> WHAT THE TASK ASKS
Output only the lines below from the one containing "second_place: [126, 462]" to the one containing "old: table lamp (black)", exactly as written, both ends kept.

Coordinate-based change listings
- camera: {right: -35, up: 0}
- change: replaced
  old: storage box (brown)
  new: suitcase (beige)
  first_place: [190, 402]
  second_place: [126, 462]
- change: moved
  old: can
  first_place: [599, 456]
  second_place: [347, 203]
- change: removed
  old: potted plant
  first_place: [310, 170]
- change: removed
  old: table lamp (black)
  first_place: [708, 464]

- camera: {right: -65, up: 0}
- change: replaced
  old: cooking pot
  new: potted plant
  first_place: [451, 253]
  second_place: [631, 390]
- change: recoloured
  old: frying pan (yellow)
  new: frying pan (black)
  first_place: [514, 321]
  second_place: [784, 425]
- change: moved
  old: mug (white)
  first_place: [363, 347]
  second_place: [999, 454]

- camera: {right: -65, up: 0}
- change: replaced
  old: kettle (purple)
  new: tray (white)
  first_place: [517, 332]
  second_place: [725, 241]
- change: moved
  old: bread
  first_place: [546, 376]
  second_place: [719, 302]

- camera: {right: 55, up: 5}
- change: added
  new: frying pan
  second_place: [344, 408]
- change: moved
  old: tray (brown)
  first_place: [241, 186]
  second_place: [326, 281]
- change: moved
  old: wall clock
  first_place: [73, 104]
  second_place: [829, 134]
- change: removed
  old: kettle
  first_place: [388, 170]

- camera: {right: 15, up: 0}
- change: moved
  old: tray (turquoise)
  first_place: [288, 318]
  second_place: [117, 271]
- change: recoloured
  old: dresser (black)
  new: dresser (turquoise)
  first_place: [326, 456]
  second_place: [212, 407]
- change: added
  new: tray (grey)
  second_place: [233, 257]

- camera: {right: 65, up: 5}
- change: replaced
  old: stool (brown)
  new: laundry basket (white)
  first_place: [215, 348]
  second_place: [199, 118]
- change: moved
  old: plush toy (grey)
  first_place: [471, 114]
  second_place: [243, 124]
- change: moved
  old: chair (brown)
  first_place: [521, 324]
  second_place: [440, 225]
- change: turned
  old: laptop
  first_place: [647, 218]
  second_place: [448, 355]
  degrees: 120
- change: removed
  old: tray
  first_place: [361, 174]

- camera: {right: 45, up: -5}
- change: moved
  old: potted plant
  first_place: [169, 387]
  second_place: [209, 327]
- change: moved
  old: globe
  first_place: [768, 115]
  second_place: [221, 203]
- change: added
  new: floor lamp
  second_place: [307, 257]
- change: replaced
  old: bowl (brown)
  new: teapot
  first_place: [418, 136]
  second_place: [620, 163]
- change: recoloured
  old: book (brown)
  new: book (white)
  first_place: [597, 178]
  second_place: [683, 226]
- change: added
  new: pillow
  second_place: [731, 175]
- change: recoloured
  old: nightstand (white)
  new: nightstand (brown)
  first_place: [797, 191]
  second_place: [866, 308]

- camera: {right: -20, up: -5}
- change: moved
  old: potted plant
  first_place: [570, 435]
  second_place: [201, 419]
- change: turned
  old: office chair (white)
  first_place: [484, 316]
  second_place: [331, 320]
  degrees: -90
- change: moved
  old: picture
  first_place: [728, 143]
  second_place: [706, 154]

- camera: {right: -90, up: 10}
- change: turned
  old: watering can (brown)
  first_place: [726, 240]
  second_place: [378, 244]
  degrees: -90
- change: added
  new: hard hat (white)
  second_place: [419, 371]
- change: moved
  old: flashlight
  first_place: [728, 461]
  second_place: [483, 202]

> EXPECTED ANSWER
  second_place: [126, 462]
- change: moved
  old: can
  first_place: [599, 456]
  second_place: [347, 203]
- change: removed
  old: potted plant
  first_place: [310, 170]
- change: removed
  old: table lamp (black)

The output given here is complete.